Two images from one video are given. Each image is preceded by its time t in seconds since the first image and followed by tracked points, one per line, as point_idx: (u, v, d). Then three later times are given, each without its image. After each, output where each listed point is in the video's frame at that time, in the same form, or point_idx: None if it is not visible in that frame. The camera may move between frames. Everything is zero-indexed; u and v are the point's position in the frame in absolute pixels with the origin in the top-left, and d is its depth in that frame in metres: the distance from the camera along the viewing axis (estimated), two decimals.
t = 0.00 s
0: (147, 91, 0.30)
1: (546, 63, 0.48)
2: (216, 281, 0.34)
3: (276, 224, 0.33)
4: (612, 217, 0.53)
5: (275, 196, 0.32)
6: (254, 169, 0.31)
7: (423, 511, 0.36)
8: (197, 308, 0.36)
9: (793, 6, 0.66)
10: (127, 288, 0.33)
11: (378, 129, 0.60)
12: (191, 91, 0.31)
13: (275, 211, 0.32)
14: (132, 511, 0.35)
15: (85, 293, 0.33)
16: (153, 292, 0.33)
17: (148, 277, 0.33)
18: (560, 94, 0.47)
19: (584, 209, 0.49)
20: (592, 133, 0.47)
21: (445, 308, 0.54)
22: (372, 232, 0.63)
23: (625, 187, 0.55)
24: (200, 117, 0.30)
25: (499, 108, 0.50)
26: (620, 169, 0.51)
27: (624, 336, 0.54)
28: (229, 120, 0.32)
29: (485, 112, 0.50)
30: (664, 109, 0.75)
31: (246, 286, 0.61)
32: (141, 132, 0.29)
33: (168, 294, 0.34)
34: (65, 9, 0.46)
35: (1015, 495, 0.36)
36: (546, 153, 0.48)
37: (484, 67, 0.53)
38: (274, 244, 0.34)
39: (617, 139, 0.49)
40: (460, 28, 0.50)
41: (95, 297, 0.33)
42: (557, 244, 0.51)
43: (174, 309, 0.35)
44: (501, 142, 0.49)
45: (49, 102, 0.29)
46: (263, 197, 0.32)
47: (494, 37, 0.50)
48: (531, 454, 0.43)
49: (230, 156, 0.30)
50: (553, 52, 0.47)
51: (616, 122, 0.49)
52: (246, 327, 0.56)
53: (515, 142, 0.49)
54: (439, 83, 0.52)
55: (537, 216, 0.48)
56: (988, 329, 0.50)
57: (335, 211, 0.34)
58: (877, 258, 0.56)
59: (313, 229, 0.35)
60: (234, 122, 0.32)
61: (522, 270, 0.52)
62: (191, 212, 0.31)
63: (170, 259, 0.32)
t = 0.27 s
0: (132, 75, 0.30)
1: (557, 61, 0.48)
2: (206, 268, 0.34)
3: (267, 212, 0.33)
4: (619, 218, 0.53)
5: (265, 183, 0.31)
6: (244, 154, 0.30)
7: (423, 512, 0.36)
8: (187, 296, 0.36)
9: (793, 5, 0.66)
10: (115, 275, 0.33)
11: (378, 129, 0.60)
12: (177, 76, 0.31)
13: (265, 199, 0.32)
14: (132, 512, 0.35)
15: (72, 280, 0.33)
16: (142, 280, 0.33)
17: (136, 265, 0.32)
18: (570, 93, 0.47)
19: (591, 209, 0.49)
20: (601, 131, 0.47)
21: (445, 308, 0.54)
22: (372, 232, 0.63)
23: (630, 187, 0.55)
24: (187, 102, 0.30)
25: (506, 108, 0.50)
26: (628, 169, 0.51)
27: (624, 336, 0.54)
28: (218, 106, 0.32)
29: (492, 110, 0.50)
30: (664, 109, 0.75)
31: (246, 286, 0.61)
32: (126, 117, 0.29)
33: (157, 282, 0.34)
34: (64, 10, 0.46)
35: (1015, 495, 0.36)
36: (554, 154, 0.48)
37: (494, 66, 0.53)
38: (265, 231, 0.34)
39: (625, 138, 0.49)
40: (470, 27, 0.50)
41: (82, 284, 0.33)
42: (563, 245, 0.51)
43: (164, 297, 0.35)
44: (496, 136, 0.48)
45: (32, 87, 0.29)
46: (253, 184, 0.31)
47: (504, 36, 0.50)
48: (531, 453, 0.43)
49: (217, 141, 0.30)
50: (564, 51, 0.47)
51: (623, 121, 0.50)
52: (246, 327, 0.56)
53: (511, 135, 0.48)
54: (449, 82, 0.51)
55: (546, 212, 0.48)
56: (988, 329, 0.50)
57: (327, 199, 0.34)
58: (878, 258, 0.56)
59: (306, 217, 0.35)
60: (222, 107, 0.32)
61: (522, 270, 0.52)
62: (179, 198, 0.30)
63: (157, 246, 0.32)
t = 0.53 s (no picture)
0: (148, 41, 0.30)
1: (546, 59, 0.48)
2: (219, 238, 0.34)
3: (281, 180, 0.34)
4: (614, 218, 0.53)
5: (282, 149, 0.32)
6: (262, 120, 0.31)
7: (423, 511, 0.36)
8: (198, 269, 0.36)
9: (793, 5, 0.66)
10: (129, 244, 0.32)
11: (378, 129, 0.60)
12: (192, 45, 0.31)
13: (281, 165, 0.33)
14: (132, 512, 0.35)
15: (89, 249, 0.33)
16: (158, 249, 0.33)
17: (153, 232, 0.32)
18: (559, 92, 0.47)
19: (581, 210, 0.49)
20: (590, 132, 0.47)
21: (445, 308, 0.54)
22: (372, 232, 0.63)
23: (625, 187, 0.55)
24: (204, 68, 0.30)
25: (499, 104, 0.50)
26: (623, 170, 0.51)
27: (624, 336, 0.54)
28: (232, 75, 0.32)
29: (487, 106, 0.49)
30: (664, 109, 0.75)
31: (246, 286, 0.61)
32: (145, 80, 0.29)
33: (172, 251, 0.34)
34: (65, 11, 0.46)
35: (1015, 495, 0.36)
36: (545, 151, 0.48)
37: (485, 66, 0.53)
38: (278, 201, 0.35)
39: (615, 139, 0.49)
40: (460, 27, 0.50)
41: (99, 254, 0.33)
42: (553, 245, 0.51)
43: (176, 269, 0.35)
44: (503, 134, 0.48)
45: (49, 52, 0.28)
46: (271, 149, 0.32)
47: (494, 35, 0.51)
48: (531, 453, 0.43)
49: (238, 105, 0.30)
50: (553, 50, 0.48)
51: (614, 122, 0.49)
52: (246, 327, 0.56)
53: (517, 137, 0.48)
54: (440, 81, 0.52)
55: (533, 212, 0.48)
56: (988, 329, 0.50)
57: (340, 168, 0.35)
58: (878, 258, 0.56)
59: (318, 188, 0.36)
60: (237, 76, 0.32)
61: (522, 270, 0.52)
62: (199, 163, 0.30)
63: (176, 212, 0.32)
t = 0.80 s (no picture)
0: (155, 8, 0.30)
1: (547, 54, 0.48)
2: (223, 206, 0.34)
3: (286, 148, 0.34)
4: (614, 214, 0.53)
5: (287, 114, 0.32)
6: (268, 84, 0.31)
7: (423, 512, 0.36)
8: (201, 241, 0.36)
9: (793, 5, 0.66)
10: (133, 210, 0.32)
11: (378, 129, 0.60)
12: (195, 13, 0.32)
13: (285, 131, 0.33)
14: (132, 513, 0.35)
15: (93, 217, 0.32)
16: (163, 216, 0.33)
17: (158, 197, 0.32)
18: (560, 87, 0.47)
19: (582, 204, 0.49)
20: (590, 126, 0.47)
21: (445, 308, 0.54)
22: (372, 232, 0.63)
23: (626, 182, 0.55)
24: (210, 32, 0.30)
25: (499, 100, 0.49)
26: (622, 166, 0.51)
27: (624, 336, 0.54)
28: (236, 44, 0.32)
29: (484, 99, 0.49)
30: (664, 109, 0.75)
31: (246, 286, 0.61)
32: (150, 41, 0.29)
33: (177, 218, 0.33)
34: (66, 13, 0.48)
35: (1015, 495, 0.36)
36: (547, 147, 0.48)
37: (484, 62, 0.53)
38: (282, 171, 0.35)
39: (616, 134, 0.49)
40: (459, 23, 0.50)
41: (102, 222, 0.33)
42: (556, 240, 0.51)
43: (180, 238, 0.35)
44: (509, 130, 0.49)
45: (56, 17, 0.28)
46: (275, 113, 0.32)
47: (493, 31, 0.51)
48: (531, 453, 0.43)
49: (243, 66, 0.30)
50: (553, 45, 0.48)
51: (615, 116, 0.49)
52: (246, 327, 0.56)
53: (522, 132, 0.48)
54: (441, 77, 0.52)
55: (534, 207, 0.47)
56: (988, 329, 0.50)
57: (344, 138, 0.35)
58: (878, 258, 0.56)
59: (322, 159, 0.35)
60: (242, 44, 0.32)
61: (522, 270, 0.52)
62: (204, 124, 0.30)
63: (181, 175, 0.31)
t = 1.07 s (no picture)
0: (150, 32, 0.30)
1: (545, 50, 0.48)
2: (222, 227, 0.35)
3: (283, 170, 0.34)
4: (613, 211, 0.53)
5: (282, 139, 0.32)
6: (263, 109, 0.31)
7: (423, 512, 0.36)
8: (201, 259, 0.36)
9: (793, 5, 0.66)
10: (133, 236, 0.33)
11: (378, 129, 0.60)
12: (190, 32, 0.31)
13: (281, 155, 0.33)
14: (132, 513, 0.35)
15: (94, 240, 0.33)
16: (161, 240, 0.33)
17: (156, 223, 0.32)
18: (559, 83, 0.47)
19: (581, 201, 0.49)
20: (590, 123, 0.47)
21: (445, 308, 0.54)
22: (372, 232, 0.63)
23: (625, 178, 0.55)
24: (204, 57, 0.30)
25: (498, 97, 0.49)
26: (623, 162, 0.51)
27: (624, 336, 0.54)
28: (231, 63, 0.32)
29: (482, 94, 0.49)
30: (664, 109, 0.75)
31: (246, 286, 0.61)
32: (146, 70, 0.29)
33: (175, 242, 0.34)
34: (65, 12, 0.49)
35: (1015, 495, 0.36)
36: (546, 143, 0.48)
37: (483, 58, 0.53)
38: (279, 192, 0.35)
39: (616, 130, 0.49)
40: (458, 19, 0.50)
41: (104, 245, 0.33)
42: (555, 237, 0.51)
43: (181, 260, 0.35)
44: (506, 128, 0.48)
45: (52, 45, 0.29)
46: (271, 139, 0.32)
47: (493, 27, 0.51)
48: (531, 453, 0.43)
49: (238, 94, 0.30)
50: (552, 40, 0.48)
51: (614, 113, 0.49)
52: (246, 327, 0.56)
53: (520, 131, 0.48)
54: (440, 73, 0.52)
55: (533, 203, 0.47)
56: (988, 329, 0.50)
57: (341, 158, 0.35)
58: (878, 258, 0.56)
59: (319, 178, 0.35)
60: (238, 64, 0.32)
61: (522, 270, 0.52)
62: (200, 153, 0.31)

________________________________________

**TASK DESCRIPTION:**
Search the listing above for the lines with "33: (157, 282, 0.34)" and "50: (564, 51, 0.47)", then output those lines and all lines between them exactly.

**OUTPUT BELOW:**
33: (157, 282, 0.34)
34: (64, 10, 0.46)
35: (1015, 495, 0.36)
36: (554, 154, 0.48)
37: (494, 66, 0.53)
38: (265, 231, 0.34)
39: (625, 138, 0.49)
40: (470, 27, 0.50)
41: (82, 284, 0.33)
42: (563, 245, 0.51)
43: (164, 297, 0.35)
44: (496, 136, 0.48)
45: (32, 87, 0.29)
46: (253, 184, 0.31)
47: (504, 36, 0.50)
48: (531, 453, 0.43)
49: (217, 141, 0.30)
50: (564, 51, 0.47)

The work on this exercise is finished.